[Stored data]
*** Begin section ***

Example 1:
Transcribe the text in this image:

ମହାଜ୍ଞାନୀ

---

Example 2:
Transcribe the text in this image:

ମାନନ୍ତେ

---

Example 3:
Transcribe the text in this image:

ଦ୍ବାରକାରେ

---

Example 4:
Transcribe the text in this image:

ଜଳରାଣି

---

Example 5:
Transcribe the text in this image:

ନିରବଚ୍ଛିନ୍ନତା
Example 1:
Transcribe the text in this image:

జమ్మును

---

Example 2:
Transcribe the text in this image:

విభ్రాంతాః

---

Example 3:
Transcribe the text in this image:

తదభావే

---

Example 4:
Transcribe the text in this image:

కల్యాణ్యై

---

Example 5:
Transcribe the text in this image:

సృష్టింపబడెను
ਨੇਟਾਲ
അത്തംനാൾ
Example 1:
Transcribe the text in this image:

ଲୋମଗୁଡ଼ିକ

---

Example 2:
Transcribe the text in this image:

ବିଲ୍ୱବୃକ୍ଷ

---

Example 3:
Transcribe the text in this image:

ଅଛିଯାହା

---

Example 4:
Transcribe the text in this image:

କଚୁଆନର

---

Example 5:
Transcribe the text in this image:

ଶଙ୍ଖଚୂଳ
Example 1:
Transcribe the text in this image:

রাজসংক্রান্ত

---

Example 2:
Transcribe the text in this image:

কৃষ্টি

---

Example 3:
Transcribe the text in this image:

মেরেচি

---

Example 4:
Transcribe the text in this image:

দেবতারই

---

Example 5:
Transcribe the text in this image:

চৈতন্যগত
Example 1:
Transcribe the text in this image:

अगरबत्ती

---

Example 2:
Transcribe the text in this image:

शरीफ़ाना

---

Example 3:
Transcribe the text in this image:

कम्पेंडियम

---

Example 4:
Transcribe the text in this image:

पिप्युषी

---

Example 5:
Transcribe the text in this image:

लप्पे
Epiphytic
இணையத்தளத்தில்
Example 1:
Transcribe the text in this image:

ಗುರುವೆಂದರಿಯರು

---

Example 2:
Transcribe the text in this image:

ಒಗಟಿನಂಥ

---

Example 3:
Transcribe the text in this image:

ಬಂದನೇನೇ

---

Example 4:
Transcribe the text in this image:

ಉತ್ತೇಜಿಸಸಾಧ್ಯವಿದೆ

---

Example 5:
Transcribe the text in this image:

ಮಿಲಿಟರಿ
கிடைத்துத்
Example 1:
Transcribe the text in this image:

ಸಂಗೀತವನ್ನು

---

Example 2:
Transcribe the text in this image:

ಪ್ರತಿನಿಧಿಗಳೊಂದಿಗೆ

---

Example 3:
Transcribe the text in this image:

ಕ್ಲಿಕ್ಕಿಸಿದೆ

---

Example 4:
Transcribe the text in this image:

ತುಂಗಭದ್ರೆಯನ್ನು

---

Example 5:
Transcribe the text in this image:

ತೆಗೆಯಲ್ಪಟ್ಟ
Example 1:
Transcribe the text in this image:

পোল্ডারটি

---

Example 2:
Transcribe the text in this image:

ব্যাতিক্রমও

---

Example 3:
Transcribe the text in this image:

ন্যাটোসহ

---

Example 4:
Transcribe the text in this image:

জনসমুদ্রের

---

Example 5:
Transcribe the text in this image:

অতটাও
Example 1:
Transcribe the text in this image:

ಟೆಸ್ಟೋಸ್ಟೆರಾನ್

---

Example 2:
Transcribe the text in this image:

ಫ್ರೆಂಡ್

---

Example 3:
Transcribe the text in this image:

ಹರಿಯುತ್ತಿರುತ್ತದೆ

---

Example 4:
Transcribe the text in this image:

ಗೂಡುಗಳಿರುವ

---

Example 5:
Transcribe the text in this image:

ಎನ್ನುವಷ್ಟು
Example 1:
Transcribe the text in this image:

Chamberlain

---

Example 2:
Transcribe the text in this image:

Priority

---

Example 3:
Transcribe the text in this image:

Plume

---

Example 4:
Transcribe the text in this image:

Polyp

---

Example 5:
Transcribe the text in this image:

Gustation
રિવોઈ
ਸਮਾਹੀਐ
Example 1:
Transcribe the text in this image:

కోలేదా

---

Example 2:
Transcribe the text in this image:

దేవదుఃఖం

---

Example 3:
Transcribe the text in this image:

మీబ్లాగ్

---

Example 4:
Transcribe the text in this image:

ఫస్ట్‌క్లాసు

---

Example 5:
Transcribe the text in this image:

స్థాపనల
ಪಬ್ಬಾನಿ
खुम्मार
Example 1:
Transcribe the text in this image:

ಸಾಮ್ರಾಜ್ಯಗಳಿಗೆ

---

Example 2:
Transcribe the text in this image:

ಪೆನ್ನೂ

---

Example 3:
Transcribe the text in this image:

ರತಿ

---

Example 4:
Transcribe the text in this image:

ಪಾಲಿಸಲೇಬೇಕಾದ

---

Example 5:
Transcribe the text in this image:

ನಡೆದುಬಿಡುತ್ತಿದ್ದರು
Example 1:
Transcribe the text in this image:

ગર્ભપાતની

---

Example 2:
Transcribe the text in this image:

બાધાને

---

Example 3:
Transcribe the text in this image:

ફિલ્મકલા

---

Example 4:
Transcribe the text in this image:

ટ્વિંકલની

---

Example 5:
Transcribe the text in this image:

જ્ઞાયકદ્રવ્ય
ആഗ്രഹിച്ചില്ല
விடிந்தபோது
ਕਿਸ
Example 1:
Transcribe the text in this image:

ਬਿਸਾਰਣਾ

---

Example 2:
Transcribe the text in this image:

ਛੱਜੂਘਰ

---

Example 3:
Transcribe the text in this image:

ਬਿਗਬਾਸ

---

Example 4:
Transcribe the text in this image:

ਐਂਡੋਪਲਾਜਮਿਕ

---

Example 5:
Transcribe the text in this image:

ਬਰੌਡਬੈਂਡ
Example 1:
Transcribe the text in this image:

*** End section ***

* Instructions for the task *
Every record above needs to be copied exactly.

* Exercise answer *
Example 1:
Transcribe the text in this image:

ମହାଜ୍ଞାନୀ

---

Example 2:
Transcribe the text in this image:

ମାନନ୍ତେ

---

Example 3:
Transcribe the text in this image:

ଦ୍ବାରକାରେ

---

Example 4:
Transcribe the text in this image:

ଜଳରାଣି

---

Example 5:
Transcribe the text in this image:

ନିରବଚ୍ଛିନ୍ନତା
Example 1:
Transcribe the text in this image:

జమ్మును

---

Example 2:
Transcribe the text in this image:

విభ్రాంతాః

---

Example 3:
Transcribe the text in this image:

తదభావే

---

Example 4:
Transcribe the text in this image:

కల్యాణ్యై

---

Example 5:
Transcribe the text in this image:

సృష్టింపబడెను
ਨੇਟਾਲ
അത്തംനാൾ
Example 1:
Transcribe the text in this image:

ଲୋମଗୁଡ଼ିକ

---

Example 2:
Transcribe the text in this image:

ବିଲ୍ୱବୃକ୍ଷ

---

Example 3:
Transcribe the text in this image:

ଅଛିଯାହା

---

Example 4:
Transcribe the text in this image:

କଚୁଆନର

---

Example 5:
Transcribe the text in this image:

ଶଙ୍ଖଚୂଳ
Example 1:
Transcribe the text in this image:

রাজসংক্রান্ত

---

Example 2:
Transcribe the text in this image:

কৃষ্টি

---

Example 3:
Transcribe the text in this image:

মেরেচি

---

Example 4:
Transcribe the text in this image:

দেবতারই

---

Example 5:
Transcribe the text in this image:

চৈতন্যগত
Example 1:
Transcribe the text in this image:

अगरबत्ती

---

Example 2:
Transcribe the text in this image:

शरीफ़ाना

---

Example 3:
Transcribe the text in this image:

कम्पेंडियम

---

Example 4:
Transcribe the text in this image:

पिप्युषी

---

Example 5:
Transcribe the text in this image:

लप्पे
Epiphytic
இணையத்தளத்தில்
Example 1:
Transcribe the text in this image:

ಗುರುವೆಂದರಿಯರು

---

Example 2:
Transcribe the text in this image:

ಒಗಟಿನಂಥ

---

Example 3:
Transcribe the text in this image:

ಬಂದನೇನೇ

---

Example 4:
Transcribe the text in this image:

ಉತ್ತೇಜಿಸಸಾಧ್ಯವಿದೆ

---

Example 5:
Transcribe the text in this image:

ಮಿಲಿಟರಿ
கிடைத்துத்
Example 1:
Transcribe the text in this image:

ಸಂಗೀತವನ್ನು

---

Example 2:
Transcribe the text in this image:

ಪ್ರತಿನಿಧಿಗಳೊಂದಿಗೆ

---

Example 3:
Transcribe the text in this image:

ಕ್ಲಿಕ್ಕಿಸಿದೆ

---

Example 4:
Transcribe the text in this image:

ತುಂಗಭದ್ರೆಯನ್ನು

---

Example 5:
Transcribe the text in this image:

ತೆಗೆಯಲ್ಪಟ್ಟ
Example 1:
Transcribe the text in this image:

পোল্ডারটি

---

Example 2:
Transcribe the text in this image:

ব্যাতিক্রমও

---

Example 3:
Transcribe the text in this image:

ন্যাটোসহ

---

Example 4:
Transcribe the text in this image:

জনসমুদ্রের

---

Example 5:
Transcribe the text in this image:

অতটাও
Example 1:
Transcribe the text in this image:

ಟೆಸ್ಟೋಸ್ಟೆರಾನ್

---

Example 2:
Transcribe the text in this image:

ಫ್ರೆಂಡ್

---

Example 3:
Transcribe the text in this image:

ಹರಿಯುತ್ತಿರುತ್ತದೆ

---

Example 4:
Transcribe the text in this image:

ಗೂಡುಗಳಿರುವ

---

Example 5:
Transcribe the text in this image:

ಎನ್ನುವಷ್ಟು
Example 1:
Transcribe the text in this image:

Chamberlain

---

Example 2:
Transcribe the text in this image:

Priority

---

Example 3:
Transcribe the text in this image:

Plume

---

Example 4:
Transcribe the text in this image:

Polyp

---

Example 5:
Transcribe the text in this image:

Gustation
રિવોઈ
ਸਮਾਹੀਐ
Example 1:
Transcribe the text in this image:

కోలేదా

---

Example 2:
Transcribe the text in this image:

దేవదుఃఖం

---

Example 3:
Transcribe the text in this image:

మీబ్లాగ్

---

Example 4:
Transcribe the text in this image:

ఫస్ట్‌క్లాసు

---

Example 5:
Transcribe the text in this image:

స్థాపనల
ಪಬ್ಬಾನಿ
खुम्मार
Example 1:
Transcribe the text in this image:

ಸಾಮ್ರಾಜ್ಯಗಳಿಗೆ

---

Example 2:
Transcribe the text in this image:

ಪೆನ್ನೂ

---

Example 3:
Transcribe the text in this image:

ರತಿ

---

Example 4:
Transcribe the text in this image:

ಪಾಲಿಸಲೇಬೇಕಾದ

---

Example 5:
Transcribe the text in this image:

ನಡೆದುಬಿಡುತ್ತಿದ್ದರು
Example 1:
Transcribe the text in this image:

ગર્ભપાતની

---

Example 2:
Transcribe the text in this image:

બાધાને

---

Example 3:
Transcribe the text in this image:

ફિલ્મકલા

---

Example 4:
Transcribe the text in this image:

ટ્વિંકલની

---

Example 5:
Transcribe the text in this image:

જ્ઞાયકદ્રવ્ય
ആഗ്രഹിച്ചില്ല
விடிந்தபோது
ਕਿਸ
Example 1:
Transcribe the text in this image:

ਬਿਸਾਰਣਾ

---

Example 2:
Transcribe the text in this image:

ਛੱਜੂਘਰ

---

Example 3:
Transcribe the text in this image:

ਬਿਗਬਾਸ

---

Example 4:
Transcribe the text in this image:

ਐਂਡੋਪਲਾਜਮਿਕ

---

Example 5:
Transcribe the text in this image:

ਬਰੌਡਬੈਂਡ
Example 1:
Transcribe the text in this image:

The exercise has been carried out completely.